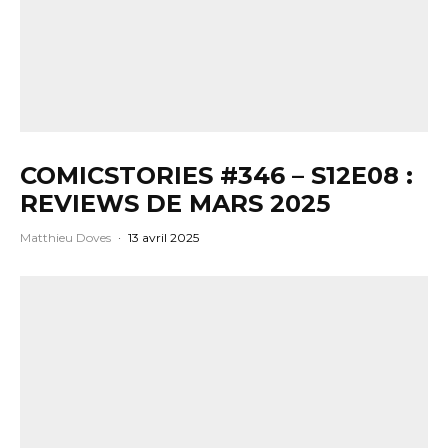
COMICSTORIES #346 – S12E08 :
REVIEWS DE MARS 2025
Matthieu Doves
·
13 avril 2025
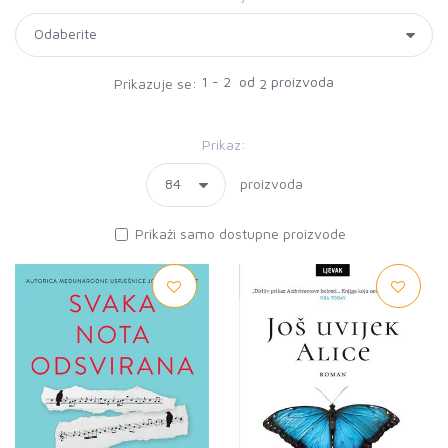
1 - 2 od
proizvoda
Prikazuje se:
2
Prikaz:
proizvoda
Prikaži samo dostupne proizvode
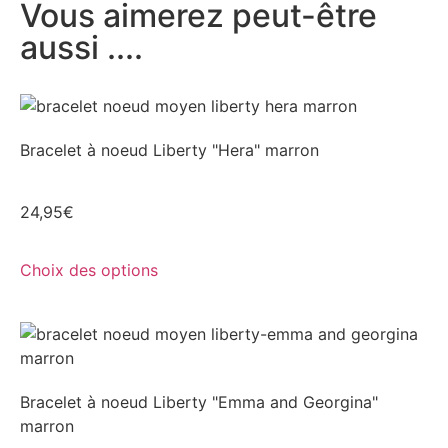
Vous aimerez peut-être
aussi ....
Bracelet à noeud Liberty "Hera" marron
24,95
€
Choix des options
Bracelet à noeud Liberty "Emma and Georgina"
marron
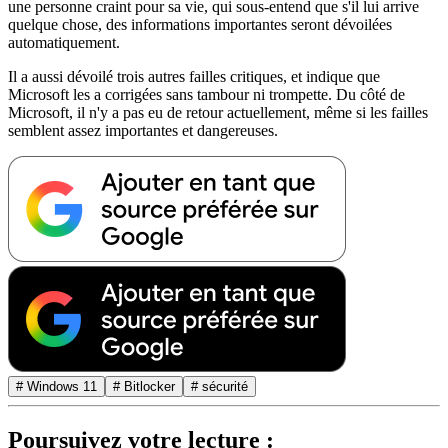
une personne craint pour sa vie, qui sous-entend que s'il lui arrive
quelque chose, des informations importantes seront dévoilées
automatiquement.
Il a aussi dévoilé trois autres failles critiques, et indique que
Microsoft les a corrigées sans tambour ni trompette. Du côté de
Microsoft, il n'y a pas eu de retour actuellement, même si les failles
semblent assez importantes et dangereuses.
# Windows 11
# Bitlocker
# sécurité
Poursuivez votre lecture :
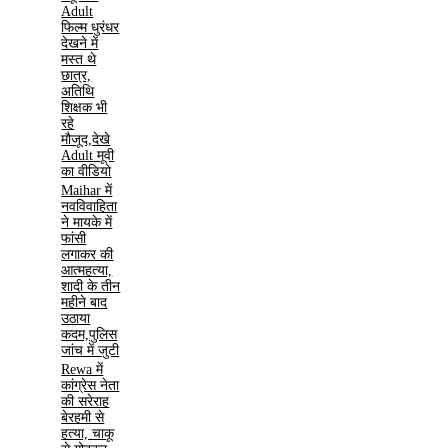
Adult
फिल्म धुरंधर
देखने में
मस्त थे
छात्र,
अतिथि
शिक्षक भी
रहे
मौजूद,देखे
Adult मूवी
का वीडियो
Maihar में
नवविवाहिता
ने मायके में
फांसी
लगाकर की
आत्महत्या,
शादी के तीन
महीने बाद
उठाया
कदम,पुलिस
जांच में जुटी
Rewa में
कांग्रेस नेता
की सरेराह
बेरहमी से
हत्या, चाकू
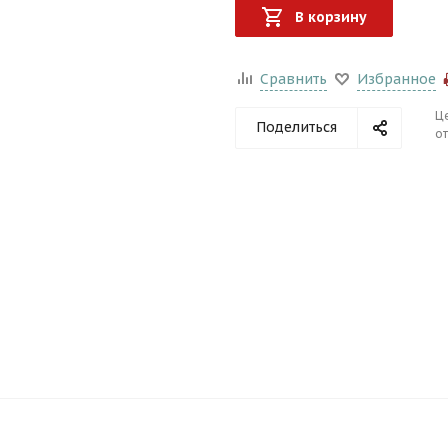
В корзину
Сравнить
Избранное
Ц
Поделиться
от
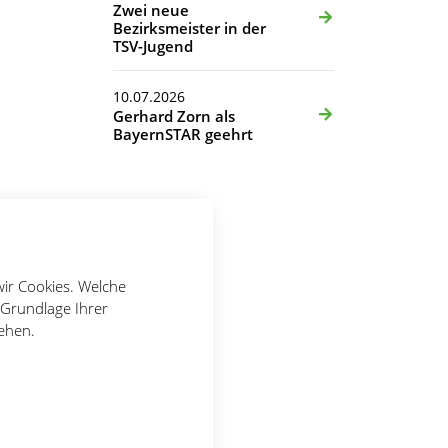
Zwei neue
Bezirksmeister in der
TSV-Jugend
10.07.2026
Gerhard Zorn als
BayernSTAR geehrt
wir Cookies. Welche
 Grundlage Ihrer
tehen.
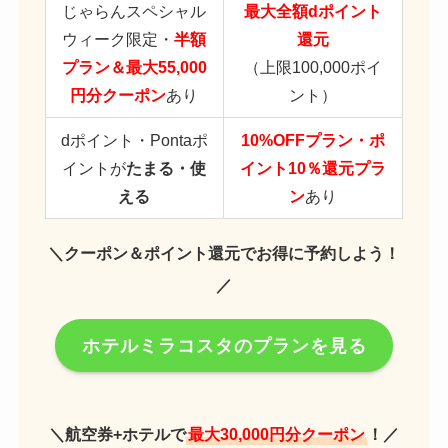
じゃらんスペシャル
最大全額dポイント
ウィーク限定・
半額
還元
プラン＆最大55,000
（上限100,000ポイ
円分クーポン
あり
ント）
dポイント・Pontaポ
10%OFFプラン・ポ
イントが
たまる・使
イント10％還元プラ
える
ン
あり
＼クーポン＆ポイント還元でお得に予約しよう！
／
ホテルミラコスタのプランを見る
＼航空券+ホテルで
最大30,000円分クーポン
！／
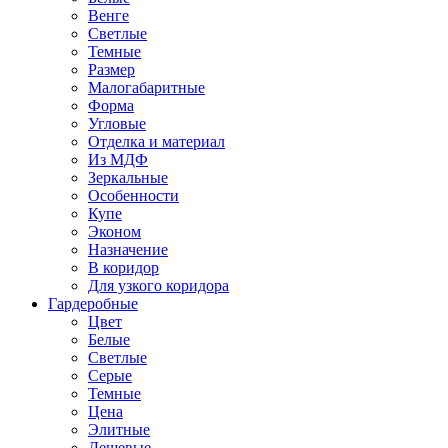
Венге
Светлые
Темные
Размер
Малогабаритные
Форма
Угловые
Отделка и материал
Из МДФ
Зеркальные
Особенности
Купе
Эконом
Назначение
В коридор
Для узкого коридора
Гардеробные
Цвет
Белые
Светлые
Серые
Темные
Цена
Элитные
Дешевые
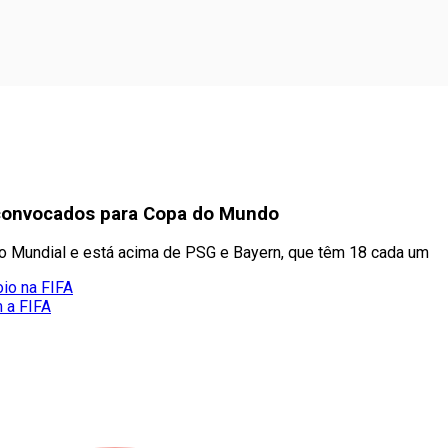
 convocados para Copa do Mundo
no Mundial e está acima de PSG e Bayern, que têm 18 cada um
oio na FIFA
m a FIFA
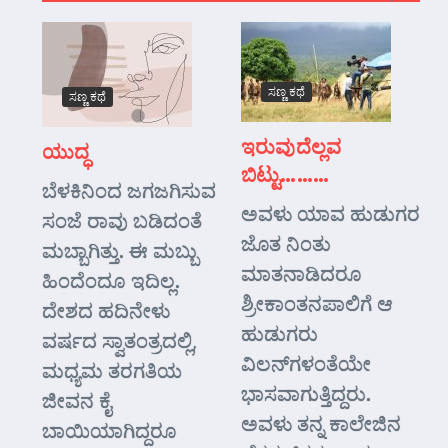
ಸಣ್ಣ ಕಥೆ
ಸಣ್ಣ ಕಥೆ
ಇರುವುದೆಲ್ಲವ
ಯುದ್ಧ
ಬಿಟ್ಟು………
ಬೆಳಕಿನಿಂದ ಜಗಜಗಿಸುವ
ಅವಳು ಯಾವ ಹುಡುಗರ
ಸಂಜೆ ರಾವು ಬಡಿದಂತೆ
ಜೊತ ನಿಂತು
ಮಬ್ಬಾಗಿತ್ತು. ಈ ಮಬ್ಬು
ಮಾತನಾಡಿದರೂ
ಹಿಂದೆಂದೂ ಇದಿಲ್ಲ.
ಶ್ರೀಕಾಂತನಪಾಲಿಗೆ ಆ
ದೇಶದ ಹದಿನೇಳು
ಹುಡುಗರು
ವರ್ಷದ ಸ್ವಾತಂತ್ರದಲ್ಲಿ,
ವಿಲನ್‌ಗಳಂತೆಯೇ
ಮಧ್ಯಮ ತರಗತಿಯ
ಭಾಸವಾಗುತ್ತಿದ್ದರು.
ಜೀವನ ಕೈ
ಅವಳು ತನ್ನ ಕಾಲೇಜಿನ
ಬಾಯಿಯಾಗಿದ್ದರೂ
◇ ◇ ◇ ◇
WRITTEN TASK: Copy out the text of all the items above, swapping each "Microsoft" for "Apple" and changing nothing else. Leave the pictures out.

WRITTEN RESPONSE:
COMICSTORIES #346 – S12E08 :
REVIEWS DE MARS 2025
Matthieu Doves
·
13 avril 2025
1 - 2 od
proizvoda
Prikazuje se:
2
Prikaz:
proizvoda
Prikaži samo dostupne proizvode
Vous aimerez peut-être
aussi ....
Bracelet à noeud Liberty "Hera" marron
24,95
€
Choix des options
Bracelet à noeud Liberty "Emma and Georgina"
marron
une personne craint pour sa vie, qui sous-entend que s'il lui arrive
quelque chose, des informations importantes seront dévoilées
automatiquement.
Il a aussi dévoilé trois autres failles critiques, et indique que
Apple les a corrigées sans tambour ni trompette. Du côté de
Apple, il n'y a pas eu de retour actuellement, même si les failles
semblent assez importantes et dangereuses.
# Windows 11
# Bitlocker
# sécurité
Poursuivez votre lecture :
Adult
फिल्म धुरंधर
देखने में
मस्त थे
छात्र,
अतिथि
शिक्षक भी
रहे
मौजूद,देखे
Adult मूवी
का वीडियो
Maihar में
नवविवाहिता
ने मायके में
फांसी
लगाकर की
आत्महत्या,
शादी के तीन
महीने बाद
उठाया
कदम,पुलिस
जांच में जुटी
Rewa में
कांग्रेस नेता
की सरेराह
बेरहमी से
हत्या, चाकू
В корзину
Сравнить
Избранное
Ц
Поделиться
от
Zwei neue
Bezirksmeister in der
TSV-Jugend
10.07.2026
Gerhard Zorn als
BayernSTAR geehrt
wir Cookies. Welche
 Grundlage Ihrer
tehen.
じゃらんスペシャル
最大全額dポイント
ウィーク限定・
半額
還元
プラン＆最大55,000
（上限100,000ポイ
円分クーポン
あり
ント）
dポイント・Pontaポ
10%OFFプラン・ポ
イントが
たまる・使
イント10％還元プラ
える
ン
あり
＼クーポン＆ポイント還元でお得に予約しよう！
／
ホテルミラコスタのプランを見る
＼航空券+ホテルで
最大30,000円分クーポン
！／
Венге
Светлые
Темные
Размер
Малогабаритные
Форма
Угловые
Отделка и материал
Из МДФ
Зеркальные
Особенности
Купе
Эконом
Назначение
В коридор
Для узкого коридора
Гардеробные
Цвет
Белые
Светлые
Серые
Темные
Цена
Элитные
Дешевые
 convocados para Copa do Mundo
no Mundial e está acima de PSG e Bayern, que têm 18 cada um
oio na FIFA
m a FIFA
ಸಣ್ಣ ಕಥೆ
ಸಣ್ಣ ಕಥೆ
ಇರುವುದೆಲ್ಲವ
ಯುದ್ಧ
ಬಿಟ್ಟು………
ಬೆಳಕಿನಿಂದ ಜಗಜಗಿಸುವ
ಅವಳು ಯಾವ ಹುಡುಗರ
ಸಂಜೆ ರಾವು ಬಡಿದಂತೆ
ಜೊತ ನಿಂತು
ಮಬ್ಬಾಗಿತ್ತು. ಈ ಮಬ್ಬು
ಮಾತನಾಡಿದರೂ
ಹಿಂದೆಂದೂ ಇದಿಲ್ಲ.
ಶ್ರೀಕಾಂತನಪಾಲಿಗೆ ಆ
ದೇಶದ ಹದಿನೇಳು
ಹುಡುಗರು
ವರ್ಷದ ಸ್ವಾತಂತ್ರದಲ್ಲಿ,
ವಿಲನ್‌ಗಳಂತೆಯೇ
ಮಧ್ಯಮ ತರಗತಿಯ
ಭಾಸವಾಗುತ್ತಿದ್ದರು.
ಜೀವನ ಕೈ
ಅವಳು ತನ್ನ ಕಾಲೇಜಿನ
ಬಾಯಿಯಾಗಿದ್ದರೂ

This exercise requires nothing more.